Nicola Sturgeon must wish she could turn back the clock a year to the triumphant scenes that marked her first party conference as SNP leader or to the glory days of the May general election when the Nationalists almost wiped other candidates off the political map.
Even a few months is a long time in politics and she faces the party faithful tomorrow with several dark clouds threatening to burst.
For all the whooping and cheering that will no doubt greet her, she knows the country is watching her government and its patience could soon run out.
Sturgeon, like her predecessor, came into power armed with promises but, like him, she is breaking them one by one.
Most recently, she has reneged on her pledge over a second independence referendum.
She previously said there would have to be a major change in circumstances, such as Britain leaving the EU, before another ballot was held.
On Sunday, however, she told the BBC’s Andrew Marr Show that a new vote was now “inevitable”.
Disregarding the majority of Scots who rejected separation last September, she suggested she would be guided by opinion polls.
If she had intended to keep the focus this week on next May’s Holyrood elections she has failed before SNP delegates even arrive in the Aberdeen conference centre.
Navel gazing
Some will say she has to appease the activists who signed up to the party in the wake of the Yes campaign and have been clamouring ever since for a referendum rerun.
That may be partly true but more constitutional navel gazing would also help Sturgeon deflect attention from a disappointing record in office to date.
With much talk about building a fairer and more equal society, her SNP has done as little as Alex Salmond’s to improve people’s lives.
For example, the education attainment gap between privileged and underprivileged children continues to grow here, while in England, under a reforming Tory administration, it is shrinking.
Sturgeon said she would get stuck into the problem of Scotland’s schools but her SNP has done nothing.
It has, however, incurred the wrath of this country’s respected academic community by threatening to meddle further in university governance and rob these excellent institutions of their international reputation.

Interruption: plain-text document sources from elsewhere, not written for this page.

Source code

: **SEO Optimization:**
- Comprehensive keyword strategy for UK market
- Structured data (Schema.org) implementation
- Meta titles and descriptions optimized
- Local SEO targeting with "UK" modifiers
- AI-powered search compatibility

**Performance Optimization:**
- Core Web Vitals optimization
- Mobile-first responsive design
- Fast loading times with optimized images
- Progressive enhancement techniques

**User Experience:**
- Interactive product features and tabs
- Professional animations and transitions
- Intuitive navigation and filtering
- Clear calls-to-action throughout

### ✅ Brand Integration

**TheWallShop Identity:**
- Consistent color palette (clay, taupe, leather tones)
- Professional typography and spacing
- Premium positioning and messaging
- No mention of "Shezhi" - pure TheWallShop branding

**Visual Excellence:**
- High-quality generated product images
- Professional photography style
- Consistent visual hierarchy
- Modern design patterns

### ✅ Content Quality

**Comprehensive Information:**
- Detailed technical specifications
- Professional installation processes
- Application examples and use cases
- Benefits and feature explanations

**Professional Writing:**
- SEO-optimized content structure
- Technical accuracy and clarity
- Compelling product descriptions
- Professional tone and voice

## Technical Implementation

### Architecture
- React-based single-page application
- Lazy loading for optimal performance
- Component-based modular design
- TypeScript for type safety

The First Minister has also presided over a crisis in the health service, with Glasgow’s flagship new hospital hit by staff shortages, children’s wards closing and patients left without access to GPs.
Then there was the debacle of Scotland’s single police force, an embarrassment Sturgeon inherited from Salmond and his hapless justice minister Kenny MacAskill.

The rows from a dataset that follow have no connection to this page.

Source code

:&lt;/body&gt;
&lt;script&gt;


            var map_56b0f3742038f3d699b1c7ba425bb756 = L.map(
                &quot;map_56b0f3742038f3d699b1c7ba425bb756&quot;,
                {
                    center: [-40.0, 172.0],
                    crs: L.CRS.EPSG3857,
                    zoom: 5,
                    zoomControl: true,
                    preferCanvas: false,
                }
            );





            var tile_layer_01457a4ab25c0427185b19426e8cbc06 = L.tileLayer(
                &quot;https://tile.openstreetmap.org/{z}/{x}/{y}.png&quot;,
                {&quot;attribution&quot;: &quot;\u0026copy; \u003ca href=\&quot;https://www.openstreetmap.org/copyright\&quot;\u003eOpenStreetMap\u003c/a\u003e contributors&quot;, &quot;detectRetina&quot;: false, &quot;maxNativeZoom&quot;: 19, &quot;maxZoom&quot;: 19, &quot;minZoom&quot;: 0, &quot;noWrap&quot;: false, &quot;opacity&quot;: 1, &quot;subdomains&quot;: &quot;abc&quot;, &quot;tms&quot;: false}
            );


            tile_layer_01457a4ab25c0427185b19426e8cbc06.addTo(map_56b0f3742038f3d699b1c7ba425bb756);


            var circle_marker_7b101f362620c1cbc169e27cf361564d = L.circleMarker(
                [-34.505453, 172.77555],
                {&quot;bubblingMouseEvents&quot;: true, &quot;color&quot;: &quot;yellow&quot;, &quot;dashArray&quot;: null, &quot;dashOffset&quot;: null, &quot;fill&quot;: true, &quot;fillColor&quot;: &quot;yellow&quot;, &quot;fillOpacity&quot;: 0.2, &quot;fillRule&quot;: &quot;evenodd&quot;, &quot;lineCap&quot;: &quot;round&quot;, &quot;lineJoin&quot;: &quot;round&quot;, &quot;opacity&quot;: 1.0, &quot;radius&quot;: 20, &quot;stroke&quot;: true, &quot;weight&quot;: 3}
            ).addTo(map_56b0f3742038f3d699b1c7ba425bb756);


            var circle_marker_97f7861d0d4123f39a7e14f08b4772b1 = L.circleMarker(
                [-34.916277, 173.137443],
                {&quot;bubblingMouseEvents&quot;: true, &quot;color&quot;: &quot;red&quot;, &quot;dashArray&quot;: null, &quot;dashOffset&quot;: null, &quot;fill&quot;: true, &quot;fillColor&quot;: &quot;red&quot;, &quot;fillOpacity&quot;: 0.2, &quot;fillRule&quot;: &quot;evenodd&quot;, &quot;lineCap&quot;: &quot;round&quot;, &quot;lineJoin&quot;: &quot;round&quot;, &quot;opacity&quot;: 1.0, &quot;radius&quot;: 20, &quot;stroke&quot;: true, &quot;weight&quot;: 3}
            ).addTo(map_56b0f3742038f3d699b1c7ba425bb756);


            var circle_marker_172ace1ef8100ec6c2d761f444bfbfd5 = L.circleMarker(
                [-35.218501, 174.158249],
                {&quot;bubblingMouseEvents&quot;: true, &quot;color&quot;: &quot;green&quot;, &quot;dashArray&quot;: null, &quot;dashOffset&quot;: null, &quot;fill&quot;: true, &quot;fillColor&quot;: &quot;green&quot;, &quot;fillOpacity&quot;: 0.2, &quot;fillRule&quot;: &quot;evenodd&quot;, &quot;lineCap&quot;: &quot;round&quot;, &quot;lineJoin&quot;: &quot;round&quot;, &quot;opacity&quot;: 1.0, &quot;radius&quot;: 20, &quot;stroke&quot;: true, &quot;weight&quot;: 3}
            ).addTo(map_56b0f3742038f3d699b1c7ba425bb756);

Within two years of being established, its first chief constable, Sir Stephen House, is in the dock over stop-and-search, armed officers and mishandling a fatal accident and out of his job.
There will be a review, said Sturgeon, but what will that accomplish? The Nationalists do not listen to expert advice, as the toothless committee system has proved.
Culture Minister Fiona Hyslop, mired in a cronyism row over her decision to subsidise a profit-making pop festival with taxpayers’ money, will not be hauled back to face the music by Holyrood’s education and culture committee. There will be no reckoning either for the Rural Affairs Minister Richard Lochhead, who chose to ban GM crops in Scotland without heeding scientific advice.
This, a political decision to keep the SNP’s Green friends on board, will be bad for Scotland, as will the separatists’ move to outlaw fracking.
There is no one to hold Nationalist ministers to account over their lapses in judgement because the committees are stuffed with other Nationalists who refuse to censor their comrades.
The public may not have noticed every one of the above disasters but they cannot have escaped the fallout over the property affairs of new Nationalist MP Michelle Thomson.
She has been forced to resign the party whip while investigations are ongoing and SNP posters boasting 56 Westminster MPs have had to be taken down.
The scandal revolves around her solicitor, who was struck off last year for potential mortgage fraud, and questions have been asked about the failure of the Law Society to bring the matter to public attention.
The Lord Advocate said he saw no need for an inquiry into any of this and presumably neither will the SNP- dominated justice committee.
There is a growing whiff not just of complacency within the party but of something more odorous: contempt for the voters.
Sturgeon said this week: “People across Scotland see the SNP as the party which will always stand up for Scotland’s best interests, whether at Westminster or Holyrood.”
That line may still work in a conference speech but it won’t be long before people realise it is the SNP’s, not Scotland’s, interests that are being served.